Many dermatologists on social media make content specifically to combat dangerous trends, and to reach those who may not have a skin specialist in their area.
“As dermatologists and medical experts, we have a social responsibility to maintain a voice on social platforms. Otherwise, complete dependency and naive trust in skinfluencers will result in more and more misinformation,” Shirazi said. “The way I see it is I’m here to educate, they’re here to influence.”
Shirazi’s most important piece of skin care advice is? If your skin concerns aren’t clearing up, find a doctor you can trust — offline.
Skinfluencers who know their stuff
“Relying on [skinfluencers] for education can prevent people from seeking real medical advice and attention. I think it’s important to always check with a medical professional before incorporating any recommendations from someone who is not a true expert with the necessary training and experience,” she explained.
Along with Shirazi, here are some TikTok skinfluencers who are experts in their field, and worth a follow.
Dr. Camille Howard-Verovic (@dermbeautydoc)
Howard is a board-certified dermatologist, founder of natural hair care line Girl+Hair, and an all-around gem to have in your TikTok feed (she brings the humor and the hot skin care tips). Check out her account for all types of advice, from how to color correct your mineral sunscreen to getting rid of blackheads in your ears.
Dr. Suchismita Paul (@drpaulderm)
Paul is a board-certified, Harvard-educated dermatologist, so to say she’s more qualified than the average skinfluencer is an understatement. She’s especially good at explaining how to try popular trends, like skin cycling, effectively. Her page is also an amazing resource for tips on caring for brown skin, like which exfoliants and retinol get her approval.
Dr. Joyce Park (@teawithmd)
Park is a board-certified dermatologist whose account is the destination for all things SPF, whether it’s how to reapply at the pool, whether to use a stick, spray or lotion formulas or her favorite sunscreens for the face. She also posts plenty about skincare trends on TikTok, like whether or not you should use deodorant as a primer.

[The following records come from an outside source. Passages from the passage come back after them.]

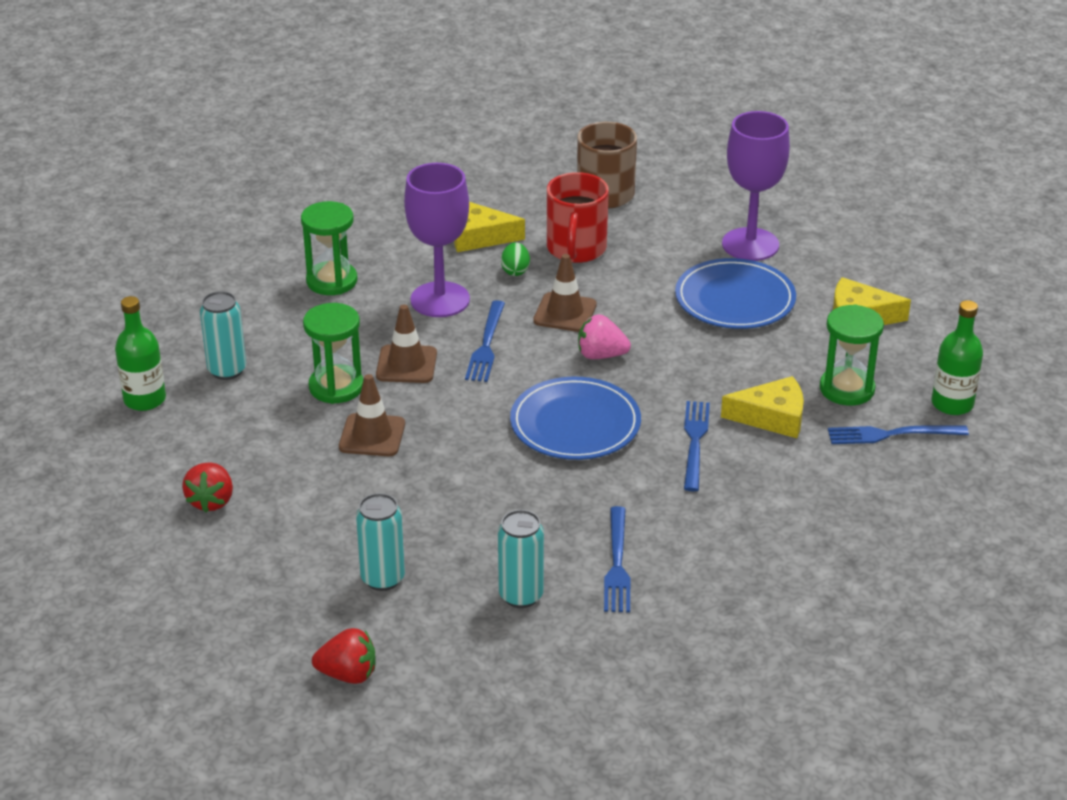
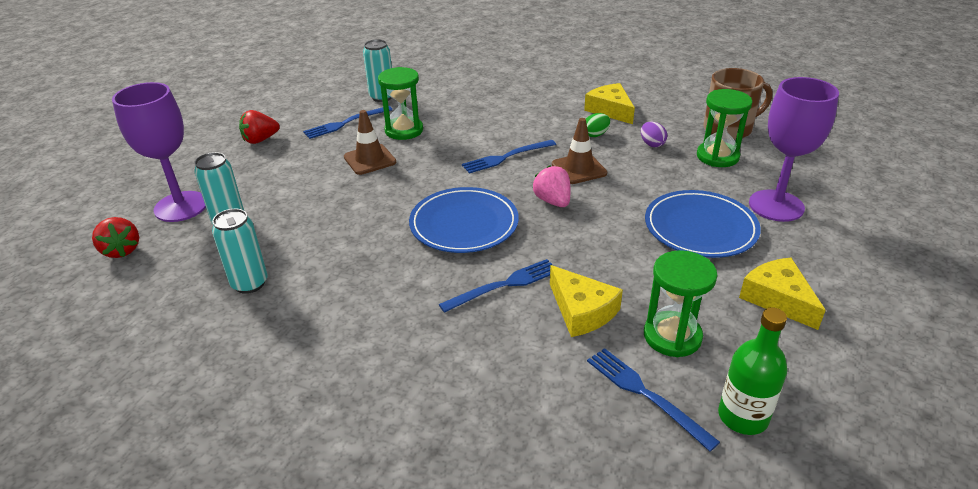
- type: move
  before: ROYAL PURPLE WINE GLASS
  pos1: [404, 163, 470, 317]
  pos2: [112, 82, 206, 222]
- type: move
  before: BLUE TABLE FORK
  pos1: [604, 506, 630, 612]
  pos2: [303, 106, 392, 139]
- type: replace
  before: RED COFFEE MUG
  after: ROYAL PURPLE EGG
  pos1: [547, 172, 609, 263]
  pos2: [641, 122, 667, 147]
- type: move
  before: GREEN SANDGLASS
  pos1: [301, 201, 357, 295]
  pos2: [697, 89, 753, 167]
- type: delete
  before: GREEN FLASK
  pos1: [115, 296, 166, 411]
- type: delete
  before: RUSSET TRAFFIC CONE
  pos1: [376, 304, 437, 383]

Dr. Muneeb Shah (@dermdoctor)
If you like a side of relatability with your skin care insights, Shah is the skinfluencer for you. He’s a practicing dermatologist who isn’t afraid to post the occasional silly video. But most often, you’ll see him reacting to skinfluencer trends, breaking down which ingredients are right for which skin types and explaining skin conditions.
Dr. Adeline Kikam (@brownskinderm)
Kikam is another board-certified dermatologist who has great content for followers just getting into skincare (like how to build your skincare routine) and videos addressing common complaints, like dry skin in the winter. But her focus is on caring for the skin of Black and brown people, with lots to watch about finding sunscreens with no white cast, why you still need SPF and natural hair and scalp care.

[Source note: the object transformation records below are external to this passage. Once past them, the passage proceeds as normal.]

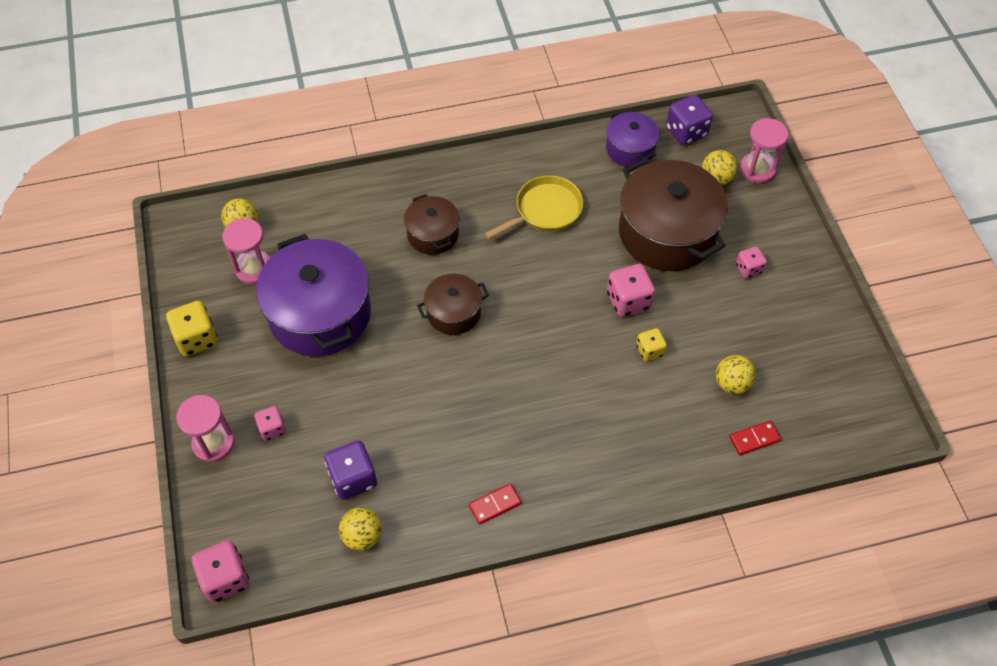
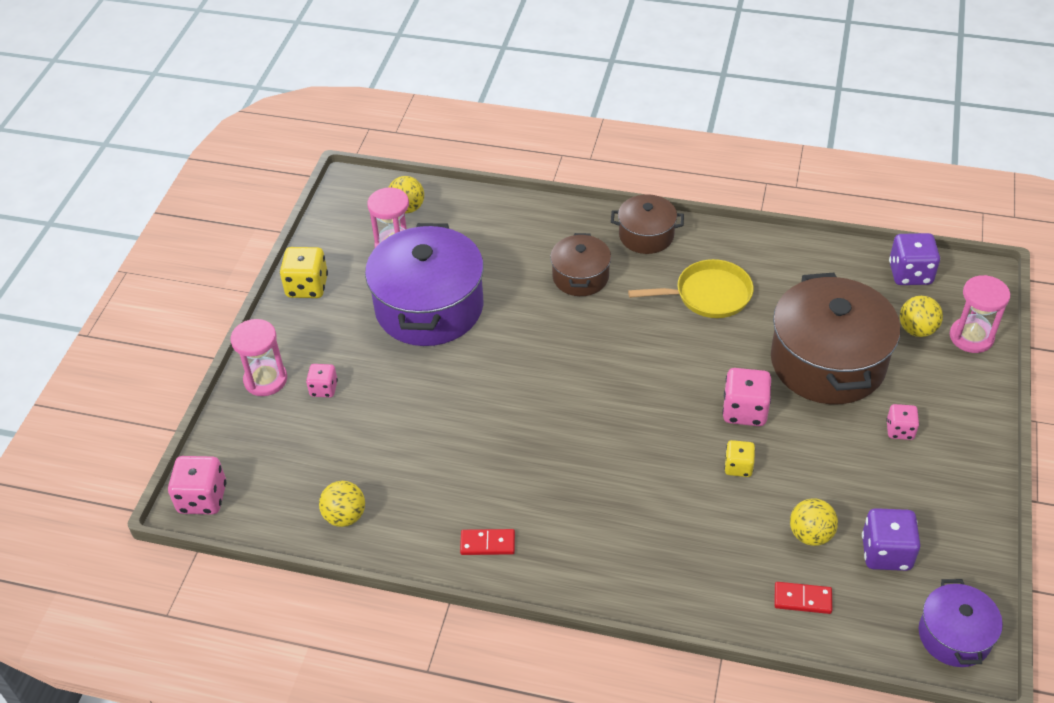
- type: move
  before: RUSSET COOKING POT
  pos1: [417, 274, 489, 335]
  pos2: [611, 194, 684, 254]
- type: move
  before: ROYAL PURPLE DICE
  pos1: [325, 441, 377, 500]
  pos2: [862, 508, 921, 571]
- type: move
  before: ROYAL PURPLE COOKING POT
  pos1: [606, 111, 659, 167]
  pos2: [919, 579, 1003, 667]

Dr. Chris Tomassian (@dr.tomassian)
Tomassian has 1.6 million followers for a reason — his videos are quick, to the point and easy to digest (essentially, his account is the best to reference when you’re standing in Target and not sure what to buy for your hormonal acne). He makes product recommendations and addresses common concerns. You can find answers to so many questions with a quick scroll through his archive.
Dr. Angelo Landriscina (@dermangelo)
If your “For You” page involves anything skin care, you probably recognize this board-certified dermatologist. He’s a self-proclaimed “derm daddy” and posts reaction videos to other skinfluencers’ routines, product recommendations and more. This is the creator for you if you want a “yay” or “nay” on trending topics.
Dr. Lindsey Zubritsky (@dermguru)
Zubritsky is a board-certified dermatologist who posts lots of “if you have this, try that” videos, identifying common skin issues and making product recommendations to help. She also shares tips on caring for your skin like a dermatologist, busting myths and sharing other advice you want to hear.